_Required work_
Reproduce the passage from the text on social communication difficulties, ASD, and schizophrenia, starting at "Conclusions" and ending at "these clinical conditions.".

_Excerpted text_
********************
Our results have direct relevance for the definition of RDoC21 within a developmental context. The lack of support for shared polygenic effects between ASD and schizophrenia, with respect to social communication impairments, is in agreement with recent studies. Molecular analyses of PGC samples reported modest correlations between ASD and schizophrenia20, 29 (rg~0.20), confirmed within this study, and twin research suggested little genetic overlap between autistic traits and psychotic experiences.53 The absence of shared aetiological factors strengthens furthermore positions suggesting that the exact nature of social deficits implicated within ASD and schizophrenia differs from each other.54 Here we show that common genetic variation underlying complex disorders can be dissected through temporal changes in the genetic architecture of behavioural symptoms that are shared between disorders. Thus, a developmental analysis of genetic relationships between population-based and clinical samples can be informative with regard to the dimensional nature of psychiatric illness without discarding the aetiology of different disorders, a concern often raised with respect to RDoC.21

The identification of distinct patterns in common genetic overlap between social communication difficulties and psychiatric illness is consistent with the presence of multiple distinct genetic influences contributing to variation in social communication behaviour during development. While genetic factors underlying SCDC scores across ~3-year intervals are stable and shared by at least 80%, only ~50% of common genetic influences are shared across 10 years intervals.27 This may suggest developmental (but not rapid) changes in the phenotype capture by the SCDC with progressing age. For example, it is possible that the behavioural phenotypes influencing SCDC scores at age 8 or 11 years are, in terms of average composition, different from those influencing the scale at age 17. Social communication abilities comprise many components, such as social interaction, social cognition, pragmatic and language processing skills (http://www.asha.org/), some of which will vary during child and adolescent development, including changes in the social-cognitive understanding of friendship and peer interaction.55 One might envisage that these phenotypic changes reflect distinct genetic factors driving different stages of postnatal brain development.56 In addition, social communication difficulties have been linked to behavioural problems.57 Note that the SCDC has a high sensitivity but a lower specificity in discriminating ASD from the non-ASD patients in the presence of other clinical disorders.26 Thus, the SCDC is likely to capture multiple behavioural and cognitive dimensions related to social communication problems during the course of child and adolescent development, spanning around 10 years, which give rise to distinct patterns in trait-disorder overlap. This poses questions on the nature of genetic influences affecting variation in social communication impairments across development that will require exploration with longitudinal genome-wide approaches and biological network analyses.

Conclusions

Social communication difficulties are phenotypically shared with both ASD and schizophrenia and show common genetic overlap with both disorders. These polygenic links manifest, however, as distinct developmental profiles and do not imply a shared genetic susceptibility between these clinical conditions.
********************
Stored data:
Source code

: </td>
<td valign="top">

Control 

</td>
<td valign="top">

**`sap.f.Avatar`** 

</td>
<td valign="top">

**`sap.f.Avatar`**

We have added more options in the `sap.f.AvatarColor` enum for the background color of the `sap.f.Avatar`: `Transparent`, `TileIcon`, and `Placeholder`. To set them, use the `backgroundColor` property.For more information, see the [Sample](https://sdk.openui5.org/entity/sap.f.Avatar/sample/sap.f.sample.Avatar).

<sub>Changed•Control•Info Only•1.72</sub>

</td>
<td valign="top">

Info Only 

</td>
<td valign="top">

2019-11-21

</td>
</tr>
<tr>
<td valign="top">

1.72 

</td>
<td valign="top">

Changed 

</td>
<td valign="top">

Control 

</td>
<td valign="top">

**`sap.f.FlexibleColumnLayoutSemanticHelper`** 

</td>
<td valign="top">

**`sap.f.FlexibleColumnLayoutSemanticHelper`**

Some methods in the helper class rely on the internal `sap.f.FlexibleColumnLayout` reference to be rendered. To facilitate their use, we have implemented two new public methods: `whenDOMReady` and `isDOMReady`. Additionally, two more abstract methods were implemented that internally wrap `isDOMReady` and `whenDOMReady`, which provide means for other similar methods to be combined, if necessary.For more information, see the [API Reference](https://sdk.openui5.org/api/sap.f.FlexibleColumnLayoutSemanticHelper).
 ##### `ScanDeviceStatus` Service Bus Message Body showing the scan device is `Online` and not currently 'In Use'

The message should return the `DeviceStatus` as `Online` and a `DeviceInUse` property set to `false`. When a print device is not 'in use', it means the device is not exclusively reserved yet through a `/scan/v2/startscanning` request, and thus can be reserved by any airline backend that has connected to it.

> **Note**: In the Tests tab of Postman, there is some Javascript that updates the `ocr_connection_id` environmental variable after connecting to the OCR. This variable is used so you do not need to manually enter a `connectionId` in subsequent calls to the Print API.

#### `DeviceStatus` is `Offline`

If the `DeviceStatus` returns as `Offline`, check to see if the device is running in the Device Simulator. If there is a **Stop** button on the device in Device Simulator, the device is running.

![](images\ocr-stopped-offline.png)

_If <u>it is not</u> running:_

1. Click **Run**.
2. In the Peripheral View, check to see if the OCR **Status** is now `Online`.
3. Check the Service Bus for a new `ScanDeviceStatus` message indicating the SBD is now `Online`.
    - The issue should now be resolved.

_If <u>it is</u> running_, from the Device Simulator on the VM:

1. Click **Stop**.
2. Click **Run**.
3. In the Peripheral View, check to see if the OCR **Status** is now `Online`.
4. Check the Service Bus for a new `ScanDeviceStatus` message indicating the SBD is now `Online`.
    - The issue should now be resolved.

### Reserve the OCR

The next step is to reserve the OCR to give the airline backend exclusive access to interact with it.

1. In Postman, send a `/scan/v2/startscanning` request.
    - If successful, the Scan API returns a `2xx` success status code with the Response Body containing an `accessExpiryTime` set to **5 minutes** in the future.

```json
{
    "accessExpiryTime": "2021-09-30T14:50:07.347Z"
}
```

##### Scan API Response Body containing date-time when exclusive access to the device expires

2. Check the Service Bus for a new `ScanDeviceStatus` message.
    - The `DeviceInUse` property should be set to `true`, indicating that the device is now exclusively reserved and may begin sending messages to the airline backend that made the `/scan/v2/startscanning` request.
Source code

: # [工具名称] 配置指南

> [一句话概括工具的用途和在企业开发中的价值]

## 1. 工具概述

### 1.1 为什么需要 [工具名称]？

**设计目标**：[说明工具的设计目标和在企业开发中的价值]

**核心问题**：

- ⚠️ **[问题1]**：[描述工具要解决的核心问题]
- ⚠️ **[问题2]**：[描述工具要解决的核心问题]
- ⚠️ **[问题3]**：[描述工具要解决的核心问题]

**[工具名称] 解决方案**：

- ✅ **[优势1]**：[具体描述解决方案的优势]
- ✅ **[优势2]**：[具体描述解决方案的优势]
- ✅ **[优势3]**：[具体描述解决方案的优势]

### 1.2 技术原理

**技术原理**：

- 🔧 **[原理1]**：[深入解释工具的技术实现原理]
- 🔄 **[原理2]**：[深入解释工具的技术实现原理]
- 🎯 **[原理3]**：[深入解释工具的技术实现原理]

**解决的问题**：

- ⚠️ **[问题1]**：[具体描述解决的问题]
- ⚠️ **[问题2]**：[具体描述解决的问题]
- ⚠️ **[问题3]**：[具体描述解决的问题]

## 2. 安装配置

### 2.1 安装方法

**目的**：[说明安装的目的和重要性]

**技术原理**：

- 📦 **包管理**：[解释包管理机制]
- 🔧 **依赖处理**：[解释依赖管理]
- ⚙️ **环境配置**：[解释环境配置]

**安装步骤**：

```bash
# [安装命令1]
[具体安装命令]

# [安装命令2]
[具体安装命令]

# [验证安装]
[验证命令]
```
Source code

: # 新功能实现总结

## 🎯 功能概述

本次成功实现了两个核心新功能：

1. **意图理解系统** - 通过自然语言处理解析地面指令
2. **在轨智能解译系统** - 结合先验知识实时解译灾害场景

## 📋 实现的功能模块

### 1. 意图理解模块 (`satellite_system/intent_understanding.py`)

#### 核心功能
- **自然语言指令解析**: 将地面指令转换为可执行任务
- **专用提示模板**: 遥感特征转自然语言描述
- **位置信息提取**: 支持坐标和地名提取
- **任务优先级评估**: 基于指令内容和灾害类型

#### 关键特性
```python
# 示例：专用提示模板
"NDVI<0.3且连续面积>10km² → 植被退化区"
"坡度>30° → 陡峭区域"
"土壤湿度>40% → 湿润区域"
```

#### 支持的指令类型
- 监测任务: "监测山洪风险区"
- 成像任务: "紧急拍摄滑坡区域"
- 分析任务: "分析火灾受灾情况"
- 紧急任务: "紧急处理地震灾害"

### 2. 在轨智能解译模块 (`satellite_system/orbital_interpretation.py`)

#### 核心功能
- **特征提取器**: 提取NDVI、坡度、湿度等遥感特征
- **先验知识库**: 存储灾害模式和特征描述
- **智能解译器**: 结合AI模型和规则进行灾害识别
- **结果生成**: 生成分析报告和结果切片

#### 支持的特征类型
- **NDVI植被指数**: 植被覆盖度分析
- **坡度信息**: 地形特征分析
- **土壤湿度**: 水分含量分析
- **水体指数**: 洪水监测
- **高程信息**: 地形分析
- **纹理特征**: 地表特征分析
********************
_Result for this exercise_
Conclusions

Social communication difficulties are phenotypically shared with both ASD and schizophrenia and show common genetic overlap with both disorders. These polygenic links manifest, however, as distinct developmental profiles and do not imply a shared genetic susceptibility between these clinical conditions.